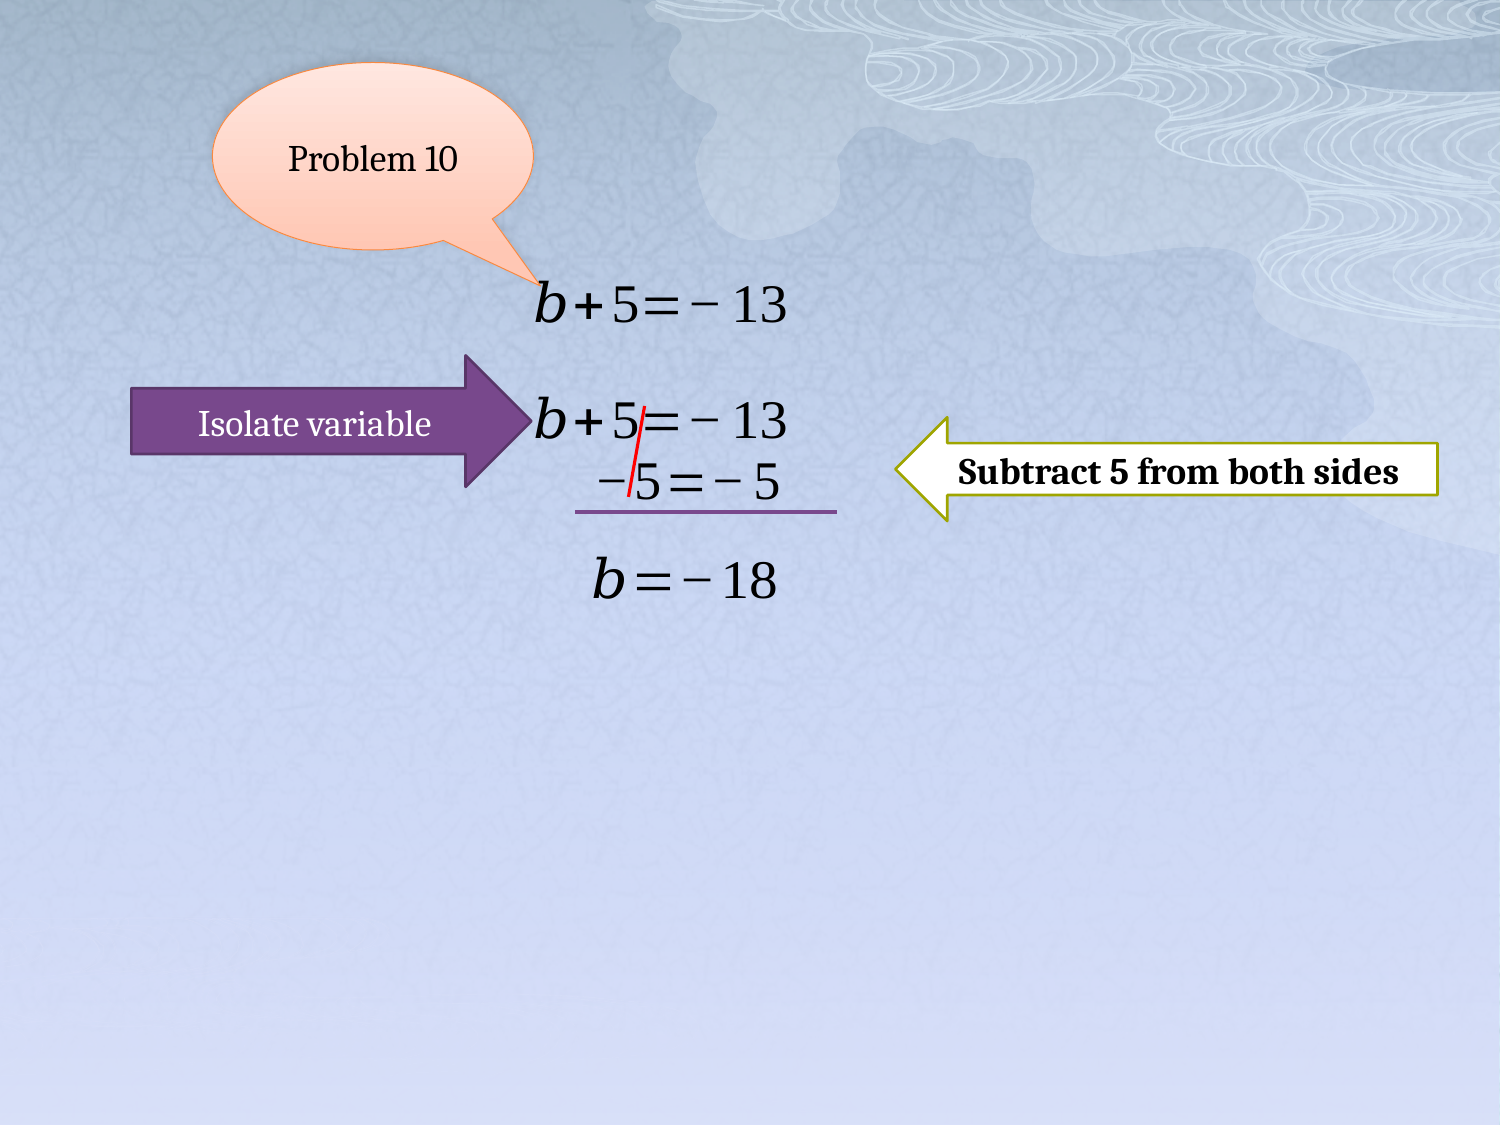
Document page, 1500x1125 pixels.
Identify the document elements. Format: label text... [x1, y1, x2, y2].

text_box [628, 406, 645, 497]
text_box Isolate variable [130, 354, 533, 489]
text_box Subtract 5 from both sides [894, 415, 1439, 523]
text_box Problem 10 [211, 61, 541, 287]
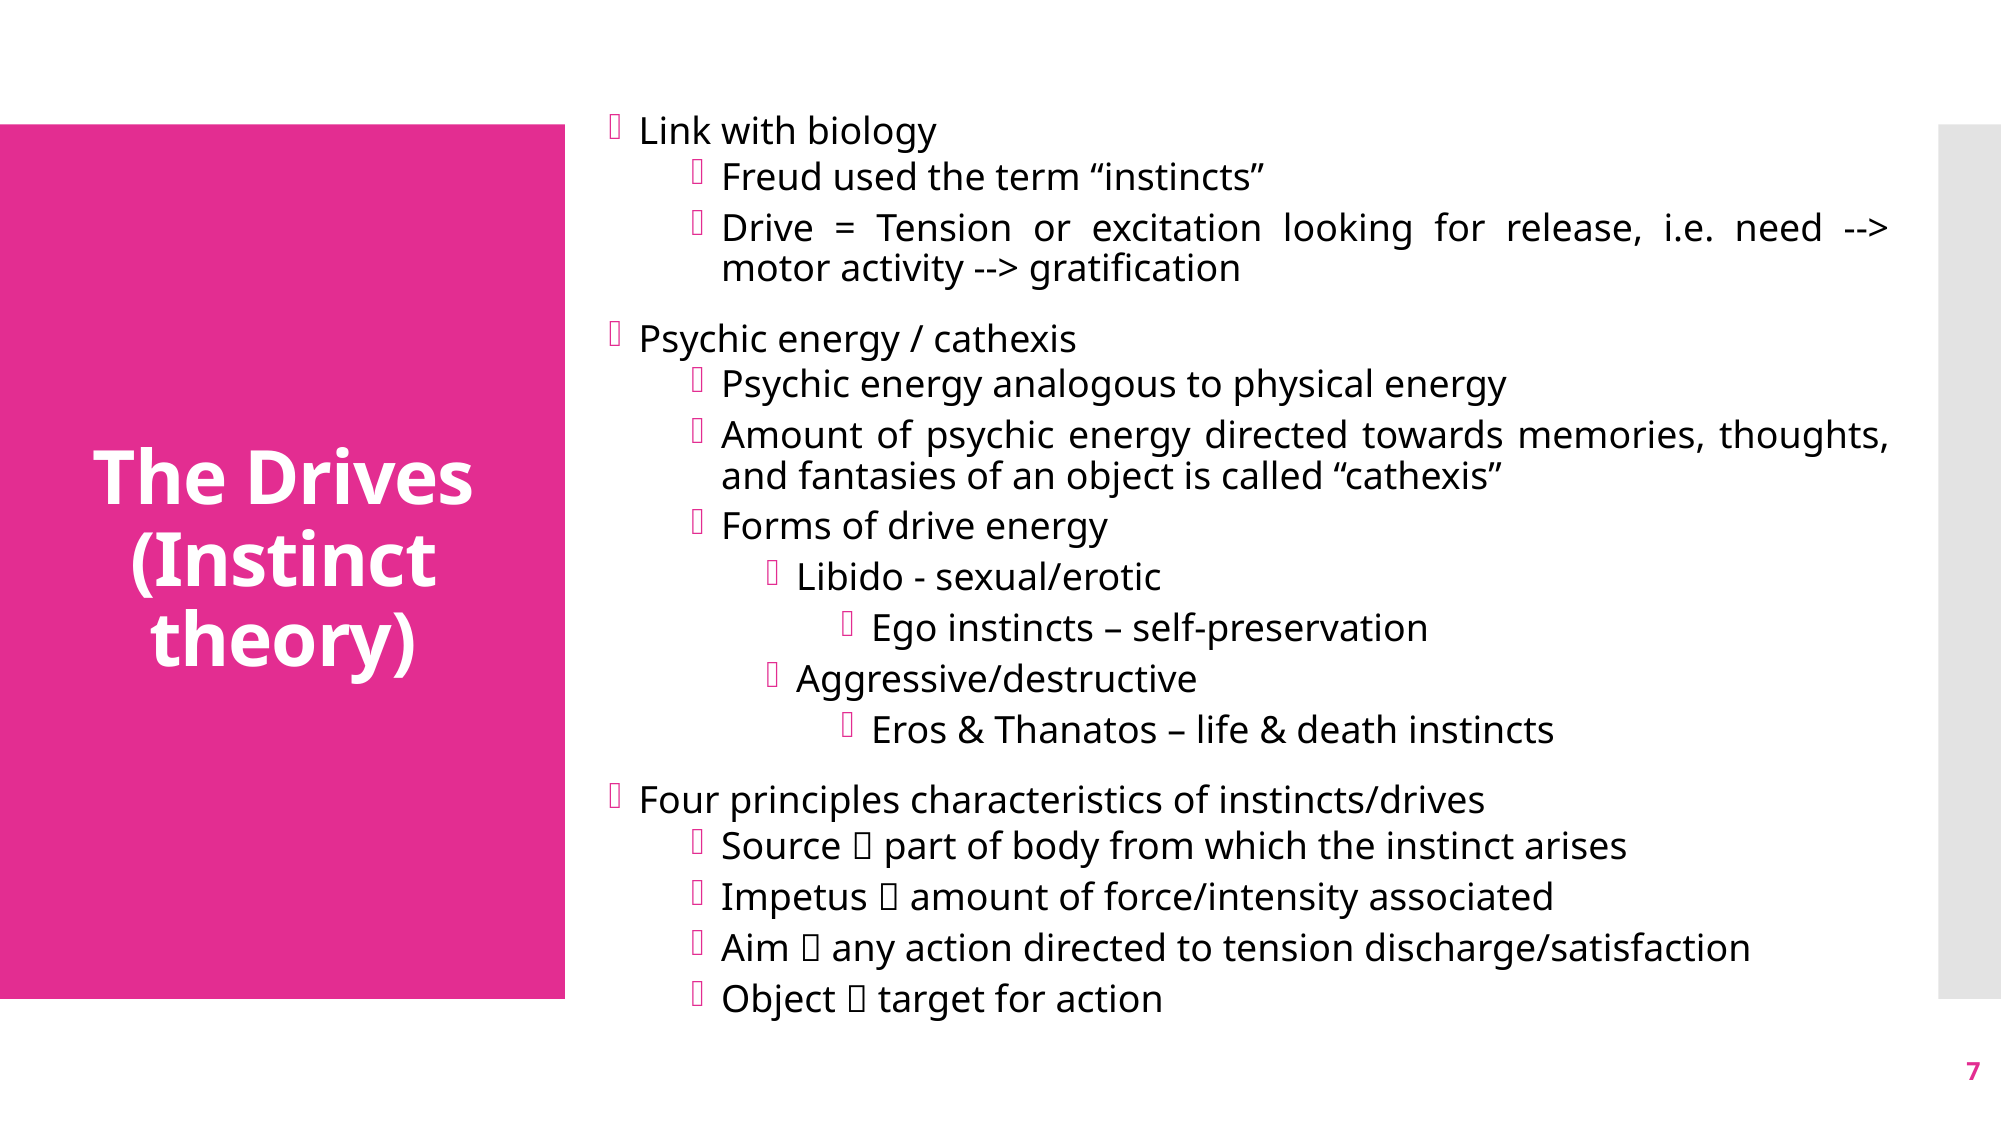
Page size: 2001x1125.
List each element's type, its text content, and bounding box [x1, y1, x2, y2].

title The Drives (Instinct theory) [16, 184, 550, 940]
list Link with biology Freud used the term “instincts” Drive = Tension or excitation looking for release, i.e. need --> motor activity --> gratification Psychic energy / cathexis Psychic energy analogous to physical energy Amount of psychic energy directed towards memories, thoughts, and fantasies of an object is called “cathexis” Forms of drive energy Libido - sexual/erotic Ego instincts – self-preservation Aggressive/destructive Eros & Thanatos – life & death instincts Four principles characteristics of instincts/drives Source  part of body from which the instinct arises Impetus  amount of force/intensity associated Aim  any action directed to tension discharge/satisfaction Object  target for action [593, 29, 1906, 1103]
slide_number 7 [1744, 1042, 1996, 1103]
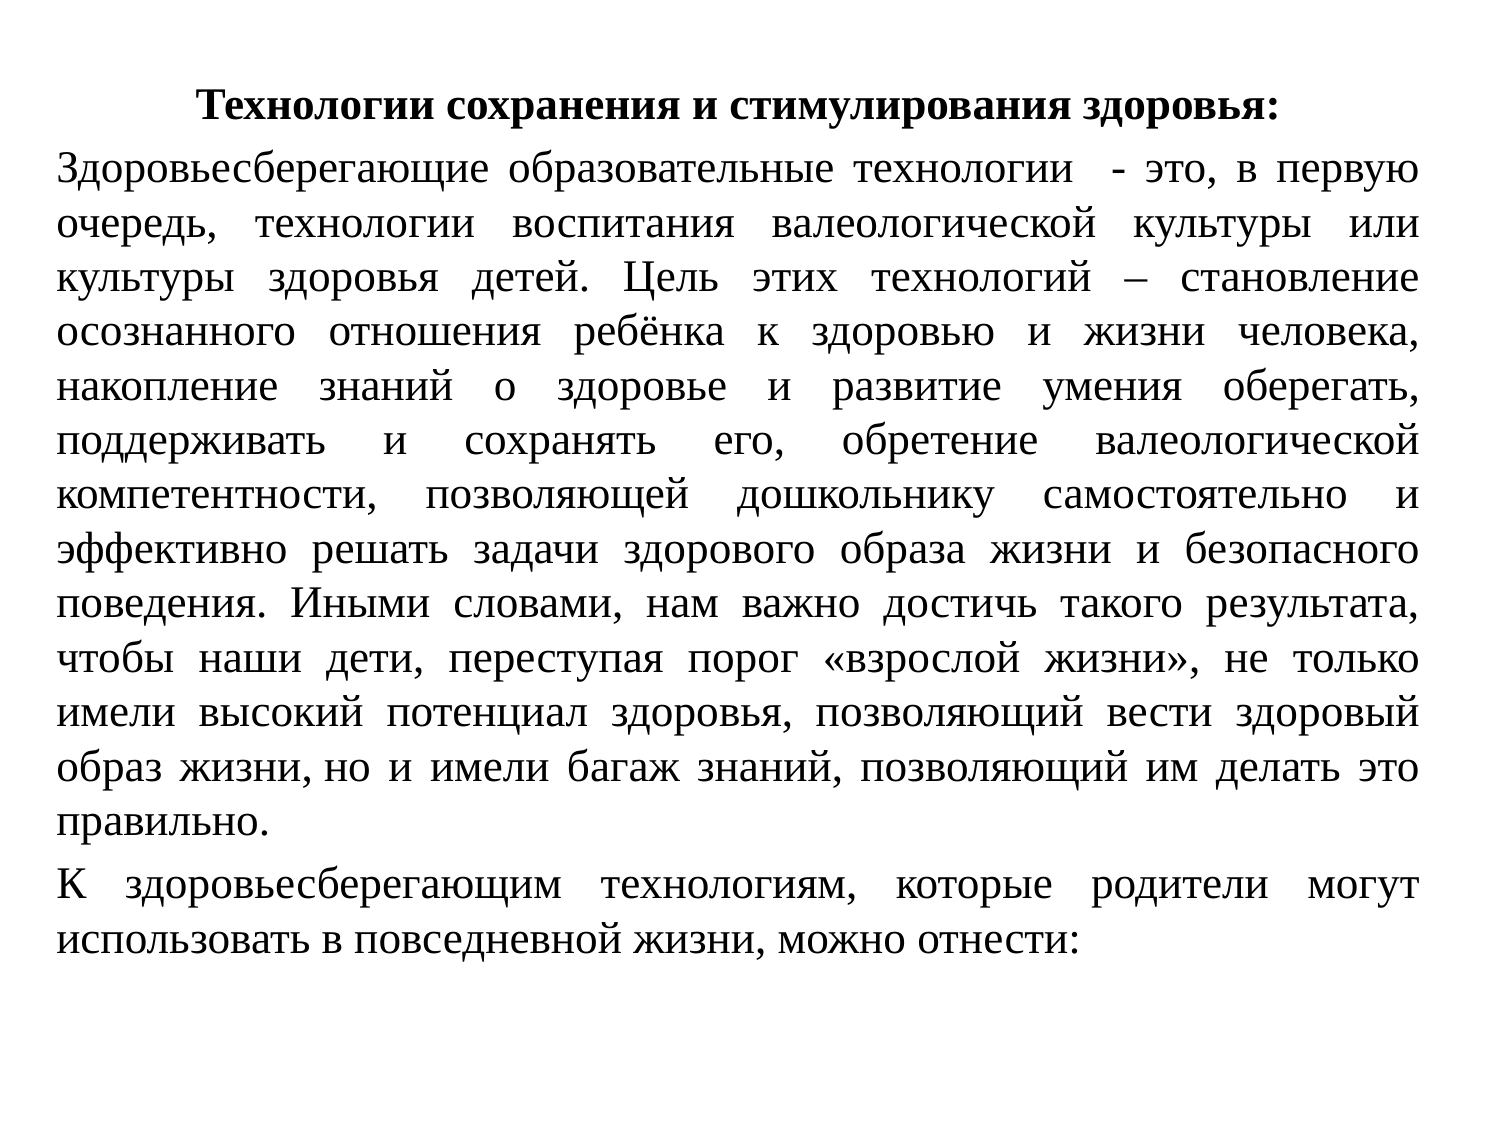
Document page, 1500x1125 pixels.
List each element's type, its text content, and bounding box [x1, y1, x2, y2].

subtitle Технологии сохранения и стимулирования здоровья: Здоровьесберегающие образовательные технологии - это, в первую очередь, технологии воспитания валеологической культуры или культуры здоровья детей. Цель этих технологий – становление осознанного отношения ребёнка к здоровью и жизни человека, накопление знаний о здоровье и развитие умения оберегать, поддерживать и сохранять его, обретение валеологической компетентности, позволяющей дошкольнику самостоятельно и эффективно решать задачи здорового образа жизни и безопасного поведения. Иными словами, нам важно достичь такого результата, чтобы наши дети, переступая порог «взрослой жизни», не только имели высокий потенциал здоровья, позволяющий вести здоровый образ жизни, но и имели багаж знаний, позволяющий им делать это правильно. К здоровьесберегающим технологиям, которые родители могут использовать в повседневной жизни, можно отнести: [41, 66, 1436, 1047]
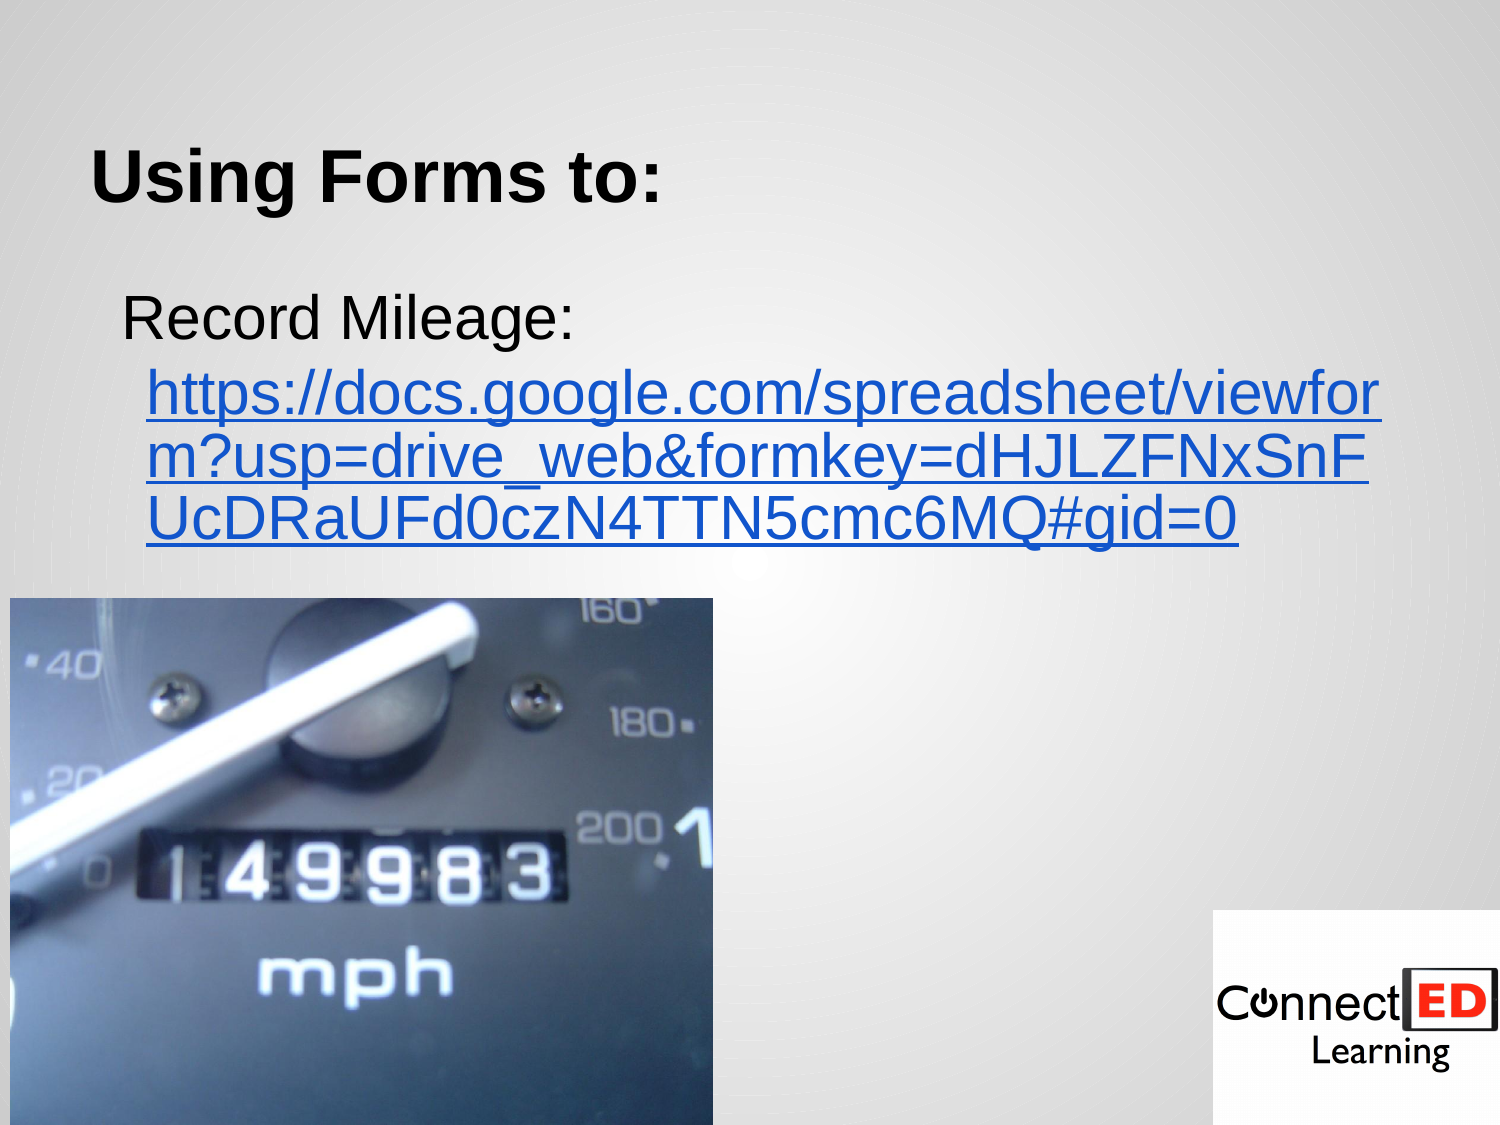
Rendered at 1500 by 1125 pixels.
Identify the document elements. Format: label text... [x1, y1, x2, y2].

========================

## WHAT YOU NEED TO DO
Could you retype every line above exactly as it appears, skipping the pictures?

## RESPONSE BOX
Document page, 1500x1125 pixels.
Identify the document elements. Format: label text... [x1, y1, x2, y2].

text_box [628, 406, 645, 497]
text_box Isolate variable [130, 354, 533, 489]
text_box Subtract 5 from both sides [894, 415, 1439, 523]
text_box Problem 10 [211, 61, 541, 287]
Page size: 2001x1125.
List each element's type, its text content, and bounding box [x1, y1, x2, y2].

title The Drives (Instinct theory) [16, 184, 550, 940]
list Link with biology Freud used the term “instincts” Drive = Tension or excitation looking for release, i.e. need --> motor activity --> gratification Psychic energy / cathexis Psychic energy analogous to physical energy Amount of psychic energy directed towards memories, thoughts, and fantasies of an object is called “cathexis” Forms of drive energy Libido - sexual/erotic Ego instincts – self-preservation Aggressive/destructive Eros & Thanatos – life & death instincts Four principles characteristics of instincts/drives Source  part of body from which the instinct arises Impetus  amount of force/intensity associated Aim  any action directed to tension discharge/satisfaction Object  target for action [593, 29, 1906, 1103]
slide_number 7 [1744, 1042, 1996, 1103]
Document page, 1500x1125 pixels.
List each element's type, its text content, and bounding box [x1, y1, x2, y2].

subtitle Технологии сохранения и стимулирования здоровья: Здоровьесберегающие образовательные технологии - это, в первую очередь, технологии воспитания валеологической культуры или культуры здоровья детей. Цель этих технологий – становление осознанного отношения ребёнка к здоровью и жизни человека, накопление знаний о здоровье и развитие умения оберегать, поддерживать и сохранять его, обретение валеологической компетентности, позволяющей дошкольнику самостоятельно и эффективно решать задачи здорового образа жизни и безопасного поведения. Иными словами, нам важно достичь такого результата, чтобы наши дети, переступая порог «взрослой жизни», не только имели высокий потенциал здоровья, позволяющий вести здоровый образ жизни, но и имели багаж знаний, позволяющий им делать это правильно. К здоровьесберегающим технологиям, которые родители могут использовать в повседневной жизни, можно отнести: [41, 66, 1436, 1047]
Rendered at 1500 by 1125 pixels.
Identify the document elements. Format: label text... [x1, y1, x2, y2].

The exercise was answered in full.